We are eager to announce Paula Norwood and Giving Together (GT) as our October #SBYSpotlight of the Month. GT is a “giving circle” in which members pool their time and resources to help their community.
We invite you along to read about Paula’s passion for understanding the needs of the community and the importance of taking initiative to give back.
Tell us a bit about yourself
I am Paula Norwood, the Founding President of Giving Together (GT). I served as President of GT for eight years. GT is a small nonprofit “giving circle” in which members pool their time and resources to help our community. We founded GT in the fall of 2009 and currently have 80 members. Since 2010 we have been awarding grants to local organizations serving those most in need in the greater DC area. While we started with single year annual grants, now we also award multi-year grants as well as smaller grants targeting Black-led non-profits, which often fly under the radar of larger funders.
I am currently serving as Co-chair of GT’s Membership Committee and as the Grantee Liaison to Sasha Bruce (SB). Prior to my becoming liaison to SB, Pam Feinstein, Co-chair of our Community Service Committee, was SB’s Grantee Liaison.
How did you first hear about Sasha Bruce?
I had heard of Sasha Bruce’s great work in the field of runaway youth, but I found out more about the organization in 2014, when we invited SB to apply for a grant under our homelessness category. That fall, we awarded $20,000 to SB to pay part of the salary of an after-care specialist for homeless and at-risk youth.
Why is it important to give or volunteer with a nonprofit organization?
Working with local nonprofit organizations helps us understand the range and depth of needs in our community. Giving of oneself, be it monetarily or in time or service, allows us to reflect on our own opportunities and good fortune, then give back to our community. If each of us would take the initiative to give something back, it would directly impact the severity of need and make our community a better place to live.

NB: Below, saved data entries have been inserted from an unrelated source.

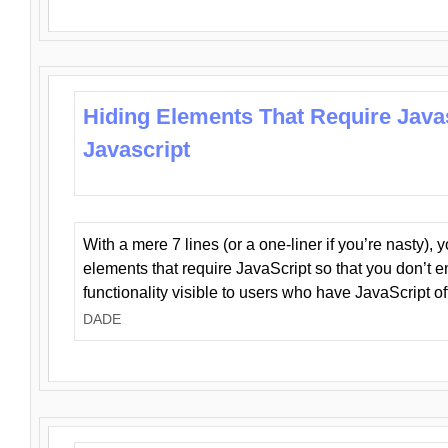
Hiding Elements That Require Java
Javascript
With a mere 7 lines (or a one-liner if you’re nasty), 
elements that require JavaScript so that you don’t 
functionality visible to users who have JavaScript of
DADE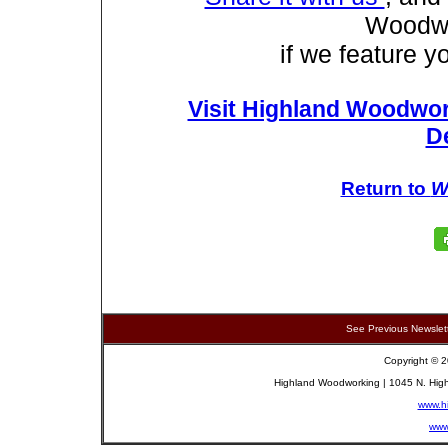
Woodwo
if we feature yo
Visit Highland Woodwor
D
Return to
W
See Previous Newslet
Copyright © 2
Highland Woodworking | 1045 N. High
www.h
www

Tell us about a meaningful experience you’ve had with Sasha Bruce
This past August we asked our grantees, including SB, if they were in need of school supplies for their clients. We reached out to our members to donate school supplies to meet our grantees’ requests. SB provided a link to their Amazon wish list. I noticed a request for four Chromebooks. Four of our members quickly responded by purchasing these laptops. We received the backstory for a couple of the young people who were immediately putting the Chromebooks to very good use. It was particularly rewarding to see the immediate impact our gifts were having for these young people.
What makes Washington, D.C., special to you?
I moved to Washington, DC, in 1984 and worked for the federal government for eight years. At that time I wasn’t familiar with the vast number of community nonprofits and funding organizations which existed in DC and its surrounding areas. Prior to moving to DC, I had worked in Cleveland at a community planning and research organization. My work through GT has taught me that while the needs are great in this area, we are fortunate to have so many community organizations working hard to meet the needs of our residents. Greater Washington Community Foundation which includes Montgomery County and Prince George’s County– provides a critical layer of funding and targeted support.
What are you most excited about with your volunteer work/giving?
Pam Feinstein, Co-Chair of GT’s Community Service Committee is most excited that in addition to funding our Grantees, we look for other ways to help them throughout the year both onsite and by collecting items. For example, at Sasha Bruce, in addition to purchasing school supplies, we’ve also provided cakes and cookies for birthday celebrations as well as a Thanksgiving Dinner last year for SB clients. We live in a very generous community where people want to help. GT’s community service team works to identify grantee needs and then we reach out to our members. They always come through – often going above and beyond.